水をたらふく飲んで、1時間ほどしたころ。ようやくおいらも平常心を取り戻してきた。もう丸呑みにするつもりのないらしいダイノのそばに丸まり、再生し始めたしっぽをありがたく眺めていた。
「あのさ……」ご機嫌なダイノを害さないように、おいらはお伺いを立てる。「なんでおいらを、その……。食べたのさ」
「私のこと、もっと知って欲しかったんです。あなたのお野菜で立派に育ったこの体の喜びを、勘太郎さんと分かち合いたかった。だから勘太郎さんが私のナカに入ってきてくれたときも、嬉しすぎてそれだけで軽くイっちゃってました。それなら、こっちの内側も、勘太郎さんに知ってほしかった。それだけです」
「……ダイノって、平気でそういう話、できるよね」
「勘太郎さんにだけ、ですよ?」
ダイノは気恥ずかしそうにフードの口を緩く閉めながら、その奥で妖艶な瞳をウインクしてみせた。おいらがときめき直すには十分過ぎるほど、魅力的だった。まだなんか隠して……、ないよね?

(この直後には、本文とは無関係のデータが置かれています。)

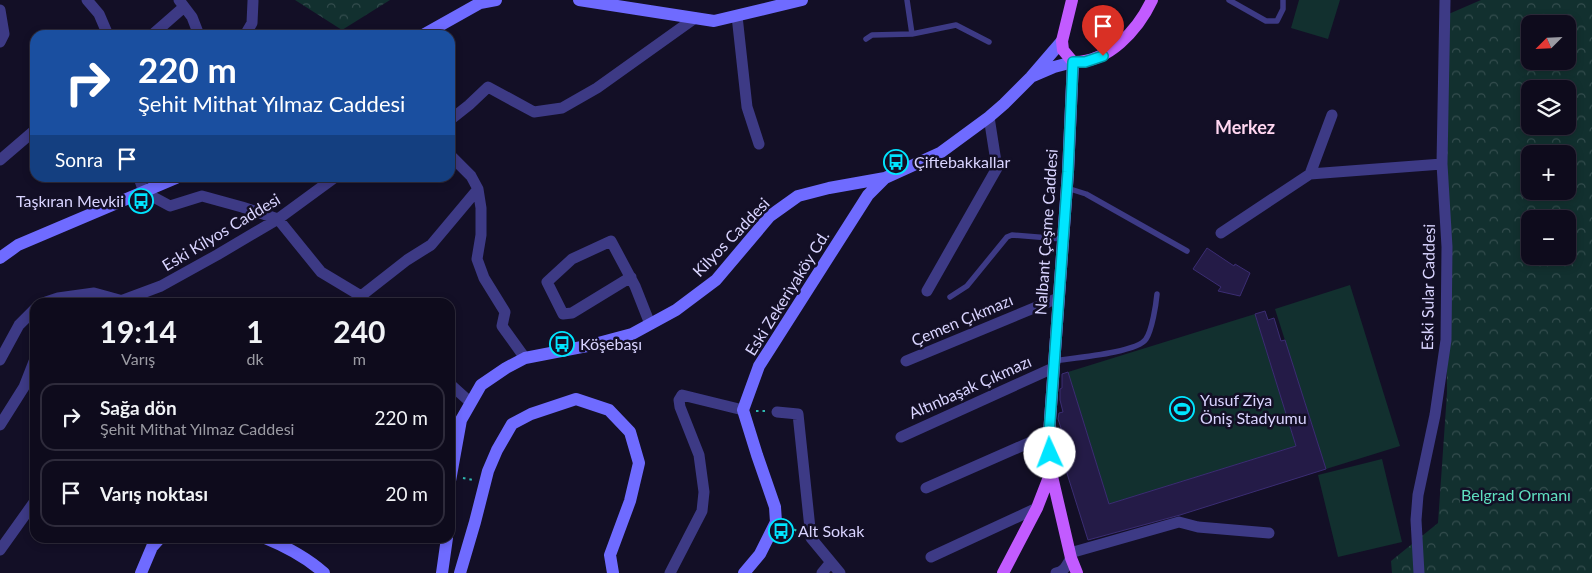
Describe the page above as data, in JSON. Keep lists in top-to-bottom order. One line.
{"streets":{"main road":["Nalbant Çeşme Caddesi"],"street":["Eski Kilyos Caddesi","Kilyos Caddesi","Eski Sular Caddesi","Eski Zekeriyaköy Cd.","Çemen Çıkmazı","Altınbaşak Çıkmazı"]},"crossings":[["Nalbant Çeşme Caddesi","Çemen Çıkmazı"],["Nalbant Çeşme Caddesi","Altınbaşak Çıkmazı"],["Kilyos Caddesi","Eski Zekeriyaköy Cd."]],"districts":["Merkez"],"parks":["Belgrad Ormanı"],"places":{"bus stop":["Çiftebakkallar","Taşkıran Mevkii","Köşebaşı","Alt Sokak"],"sports":["Yusuf Ziya Öniş Stadyumu"]},"north":"bottom left","page":{"map_buttons":["+","−"],"turn":["220 m","Şehit Mithat Yılmaz Caddesi"],"then":"Sonra","eta":["19:14","Varış","1","dk","240","m"],"list":[{"name":"Sağa dön","note":"Şehit Mithat Yılmaz Caddesi","value":"220 m"},{"name":"Varış noktası","value":"20 m"}]}}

「初めてテレパシーで勘太郎さんに語りかけたのは、ちょっとした冗談のつもりでした。初めての交尾だったのに、キスのひとつもしてくれないんですもん。それで、しっぽをけしかけてみたら、なんかそっちに入れこんでるじゃないですか。……嫉妬、しちゃいます。私が寝たふりをしている間、3年もあんなことされていたら、それは少しくらい意地悪したくなっちゃいますよ」
「ご、ごめん……! それは本当に! すまなかったと思ってる……!」
「でも、嬉しかった。勘太郎さん食べられちゃったのに、私のこと気遣ってくれて。お腹の中で暴れたり、技を使って無理やり脱出しようとすることもできたはず。なのにしなかった。おまけにあんな、自分の尊厳を貶めるようなオナニーまでしてくれて。私って信頼されているんだな、って、嬉しくなっちゃいました」
「……もお、勘弁してよお」
進化してダイノの魅力を再発見したつもりで高揚していたが、まさかおいら自身の隠れた性癖まで暴かれちまうなんて。それこそダイノにしか打ち明けられない――そもそもダイノじゃないと満たすことのできない、畑の奥底に埋めておくべきおいらの秘密だ。
ゆるゆると長いため息をつくおいらの耳元へ、そっと首を曲げたダイノの白い息が吹き付けられる。
「私のお腹の中、お気に召したのでしたら、次は……、第二胃の方まで、耕してみませんか?」
「――ッ! だからっダイノは誘い方、えっちなんだってば……!」
こっちの畑では、どんな種っこが育つんだろ。魅惑の土壌に潜ったまま、おいらはしばらく抜け出すことができそうになかった。